Mas atenção: não estou dizendo que não deva haver isolamento no combate à doença. É importante deixar isso bem sublinhado, porque o confinamento foi politizado no Brasil. Sou a favor do isolamento, certo? A favor. Estou apenas assistindo, e achando divertido, ao afloramento dos instintos primários da classe política.
Porque eles, ou quase todos eles, o que eles queriam mesmo era decidir o que as outras pessoas têm de fazer. É algo intrínseco à personalidade de quem exerce um cargo político, esse fetiche pelo poder. É algo sexual, é uma ânsia de dominação, de sentir o prazer orgásmico de submeter o outro à sua vontade. Quase posso ver uns e outros de cinta-liga e chicotinho na mão.
O que vai acontecer com eles, depois que a pandemia se dissolver e, com ela, forem dissolvidos seus poderes discricionários especiais? Que frustração os abaterá, que angústia de coitus interruptus, que suplício de Tântalo.

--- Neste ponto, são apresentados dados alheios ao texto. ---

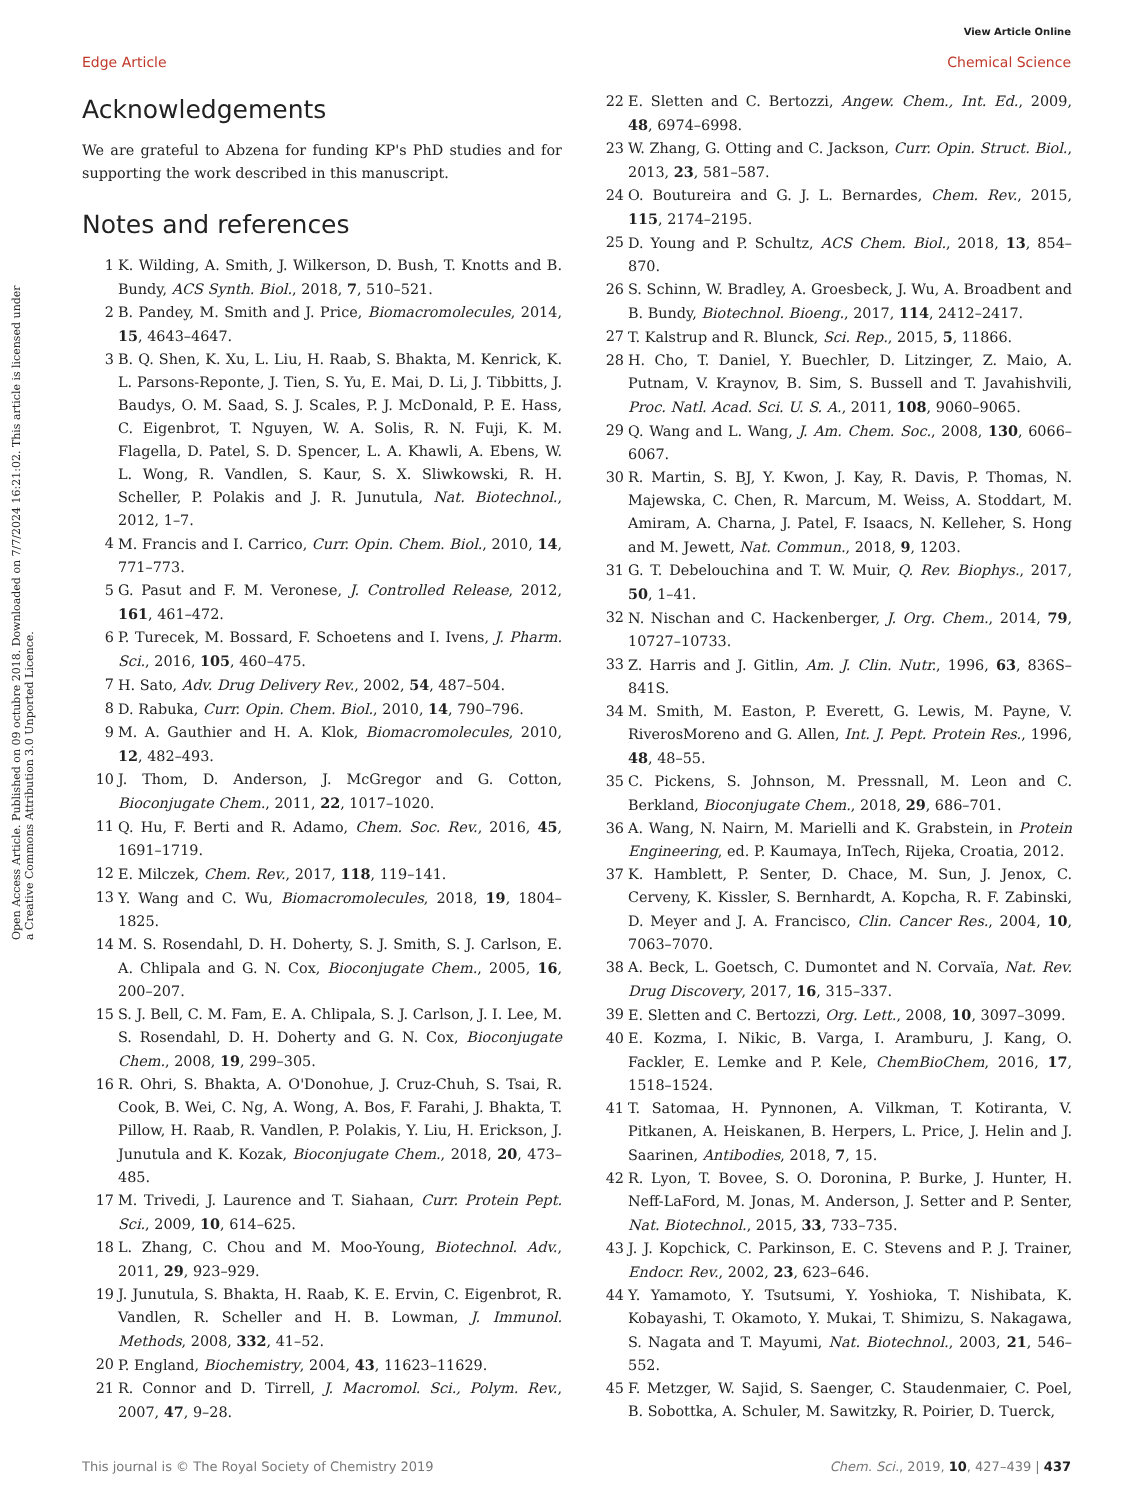View Article Online
Edge Article Chemical Science
Open Access Article. Published on 09 octubre 2018. Downloaded on 7/7/2024 16:21:02. This article is licensed under a Creative Commons Attribution 3.0 Unported Licence.
Acknowledgements
We are grateful to Abzena for funding KP's PhD studies and for supporting the work described in this manuscript.
Notes and references
1 K. Wilding, A. Smith, J. Wilkerson, D. Bush, T. Knotts and B. Bundy, ACS Synth. Biol., 2018, 7, 510–521.
2 B. Pandey, M. Smith and J. Price, Biomacromolecules, 2014, 15, 4643–4647.
3 B. Q. Shen, K. Xu, L. Liu, H. Raab, S. Bhakta, M. Kenrick, K. L. Parsons-Reponte, J. Tien, S. Yu, E. Mai, D. Li, J. Tibbitts, J. Baudys, O. M. Saad, S. J. Scales, P. J. McDonald, P. E. Hass, C. Eigenbrot, T. Nguyen, W. A. Solis, R. N. Fuji, K. M. Flagella, D. Patel, S. D. Spencer, L. A. Khawli, A. Ebens, W. L. Wong, R. Vandlen, S. Kaur, S. X. Sliwkowski, R. H. Scheller, P. Polakis and J. R. Junutula, Nat. Biotechnol., 2012, 1–7.
4 M. Francis and I. Carrico, Curr. Opin. Chem. Biol., 2010, 14, 771–773.
5 G. Pasut and F. M. Veronese, J. Controlled Release, 2012, 161, 461–472.
6 P. Turecek, M. Bossard, F. Schoetens and I. Ivens, J. Pharm. Sci., 2016, 105, 460–475.
7 H. Sato, Adv. Drug Delivery Rev., 2002, 54, 487–504.
8 D. Rabuka, Curr. Opin. Chem. Biol., 2010, 14, 790–796.
9 M. A. Gauthier and H. A. Klok, Biomacromolecules, 2010, 12, 482–493.
10 J. Thom, D. Anderson, J. McGregor and G. Cotton, Bioconjugate Chem., 2011, 22, 1017–1020.
11 Q. Hu, F. Berti and R. Adamo, Chem. Soc. Rev., 2016, 45, 1691–1719.
12 E. Milczek, Chem. Rev., 2017, 118, 119–141.
13 Y. Wang and C. Wu, Biomacromolecules, 2018, 19, 1804–1825.
14 M. S. Rosendahl, D. H. Doherty, S. J. Smith, S. J. Carlson, E. A. Chlipala and G. N. Cox, Bioconjugate Chem., 2005, 16, 200–207.
15 S. J. Bell, C. M. Fam, E. A. Chlipala, S. J. Carlson, J. I. Lee, M. S. Rosendahl, D. H. Doherty and G. N. Cox, Bioconjugate Chem., 2008, 19, 299–305.
16 R. Ohri, S. Bhakta, A. O'Donohue, J. Cruz-Chuh, S. Tsai, R. Cook, B. Wei, C. Ng, A. Wong, A. Bos, F. Farahi, J. Bhakta, T. Pillow, H. Raab, R. Vandlen, P. Polakis, Y. Liu, H. Erickson, J. Junutula and K. Kozak, Bioconjugate Chem., 2018, 20, 473–485.
17 M. Trivedi, J. Laurence and T. Siahaan, Curr. Protein Pept. Sci., 2009, 10, 614–625.
18 L. Zhang, C. Chou and M. Moo-Young, Biotechnol. Adv., 2011, 29, 923–929.
19 J. Junutula, S. Bhakta, H. Raab, K. E. Ervin, C. Eigenbrot, R. Vandlen, R. Scheller and H. B. Lowman, J. Immunol. Methods, 2008, 332, 41–52.
20 P. England, Biochemistry, 2004, 43, 11623–11629.
21 R. Connor and D. Tirrell, J. Macromol. Sci., Polym. Rev., 2007, 47, 9–28.
22 E. Sletten and C. Bertozzi, Angew. Chem., Int. Ed., 2009, 48, 6974–6998.
23 W. Zhang, G. Otting and C. Jackson, Curr. Opin. Struct. Biol., 2013, 23, 581–587.
24 O. Boutureira and G. J. L. Bernardes, Chem. Rev., 2015, 115, 2174–2195.
25 D. Young and P. Schultz, ACS Chem. Biol., 2018, 13, 854–870.
26 S. Schinn, W. Bradley, A. Groesbeck, J. Wu, A. Broadbent and B. Bundy, Biotechnol. Bioeng., 2017, 114, 2412–2417.
27 T. Kalstrup and R. Blunck, Sci. Rep., 2015, 5, 11866.
28 H. Cho, T. Daniel, Y. Buechler, D. Litzinger, Z. Maio, A. Putnam, V. Kraynov, B. Sim, S. Bussell and T. Javahishvili, Proc. Natl. Acad. Sci. U. S. A., 2011, 108, 9060–9065.
29 Q. Wang and L. Wang, J. Am. Chem. Soc., 2008, 130, 6066–6067.
30 R. Martin, S. BJ, Y. Kwon, J. Kay, R. Davis, P. Thomas, N. Majewska, C. Chen, R. Marcum, M. Weiss, A. Stoddart, M. Amiram, A. Charna, J. Patel, F. Isaacs, N. Kelleher, S. Hong and M. Jewett, Nat. Commun., 2018, 9, 1203.
31 G. T. Debelouchina and T. W. Muir, Q. Rev. Biophys., 2017, 50, 1–41.
32 N. Nischan and C. Hackenberger, J. Org. Chem., 2014, 79, 10727–10733.
33 Z. Harris and J. Gitlin, Am. J. Clin. Nutr., 1996, 63, 836S–841S.
34 M. Smith, M. Easton, P. Everett, G. Lewis, M. Payne, V. RiverosMoreno and G. Allen, Int. J. Pept. Protein Res., 1996, 48, 48–55.
35 C. Pickens, S. Johnson, M. Pressnall, M. Leon and C. Berkland, Bioconjugate Chem., 2018, 29, 686–701.
36 A. Wang, N. Nairn, M. Marielli and K. Grabstein, in Protein Engineering, ed. P. Kaumaya, InTech, Rijeka, Croatia, 2012.
37 K. Hamblett, P. Senter, D. Chace, M. Sun, J. Jenox, C. Cerveny, K. Kissler, S. Bernhardt, A. Kopcha, R. F. Zabinski, D. Meyer and J. A. Francisco, Clin. Cancer Res., 2004, 10, 7063–7070.
38 A. Beck, L. Goetsch, C. Dumontet and N. Corvaïa, Nat. Rev. Drug Discovery, 2017, 16, 315–337.
39 E. Sletten and C. Bertozzi, Org. Lett., 2008, 10, 3097–3099.
40 E. Kozma, I. Nikic, B. Varga, I. Aramburu, J. Kang, O. Fackler, E. Lemke and P. Kele, ChemBioChem, 2016, 17, 1518–1524.
41 T. Satomaa, H. Pynnonen, A. Vilkman, T. Kotiranta, V. Pitkanen, A. Heiskanen, B. Herpers, L. Price, J. Helin and J. Saarinen, Antibodies, 2018, 7, 15.
42 R. Lyon, T. Bovee, S. O. Doronina, P. Burke, J. Hunter, H. Neff-LaFord, M. Jonas, M. Anderson, J. Setter and P. Senter, Nat. Biotechnol., 2015, 33, 733–735.
43 J. J. Kopchick, C. Parkinson, E. C. Stevens and P. J. Trainer, Endocr. Rev., 2002, 23, 623–646.
44 Y. Yamamoto, Y. Tsutsumi, Y. Yoshioka, T. Nishibata, K. Kobayashi, T. Okamoto, Y. Mukai, T. Shimizu, S. Nakagawa, S. Nagata and T. Mayumi, Nat. Biotechnol., 2003, 21, 546–552.
45 F. Metzger, W. Sajid, S. Saenger, C. Staudenmaier, C. Poel, B. Sobottka, A. Schuler, M. Sawitzky, R. Poirier, D. Tuerck,
This journal is © The Royal Society of Chemistry 2019 Chem. Sci., 2019, 10, 427–439 | 437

Tântalo, o professor Cláudio Moreno poderia explicar melhor sobre Tântalo, mas, mesmo não tendo sua ciência, tentarei explicar também: Tântalo se dava bem com os deuses e volta e meia jantava com eles. Isso só era possível porque era um dos tantos filhos bastardos de Zeus, que vivia se espadanando com as mais belas dentre as humanas, o que me faz pensar que, se Zeus conhecesse Charlize Theron, daria um jeito de ter um filho com ela. Como seria o semideus gerado por Zeus e Charlize? Pense nisso.
Bem.
O cardápio dos deuses era um só, para todo o sempre: a ambrosia, que era nove vezes mais doce que o mel (argh), regada a néctar, que só podia ser bebido em cálices de ouro.
Comer ambrosia e beber néctar era tão bom que fazia a pessoa se sentir feliz, feliz. Por isso, Tântalo resolveu roubar o néctar e a ambrosia, e assim o fez. Então, convidou os deuses para um jantar que ele mesmo prepararia, o que já foi uma temeridade. Mas, como suprema sacanagem, matou seu próprio filho, Pélops, esquartejou-o, fez picadinho com sua carne, temperou-a, cozinhou-a com cebola e alho, e serviu aos deuses. Por que Tântalo fez isso, não consigo entender. Gostaria que o professor Moreno esclarecesse. O fato é que, embora uma das deusas, Deméter, tenha distraidamente comido um pedaço do ombro de Pélops, os deuses descobriram a pegadinha, ressuscitaram Pélops e mandaram Tântalo direto para o Tártaro, o inferno grego, onde cumpriria uma sentença eterna e terrível: sentiria sede e fome extremas, mas, quando tentasse beber das águas frescas do rio que lá havia, as águas recuariam e, quando tentasse colher os frutos que se ofereciam das árvores, os galhos se ergueriam. E assim ficou Tântalo desde aquela época até hoje, se você for ao Tártaro poderá vê-lo sofrendo por ter os objetos de seu desejo tão perto, e ainda assim tão inatingíveis.
Esses serão os políticos depois da pandemia. Famintos por mandar, sedentos por proibir, mas impedidos pela democracia, a democracia é mesmo uma obra dos deuses.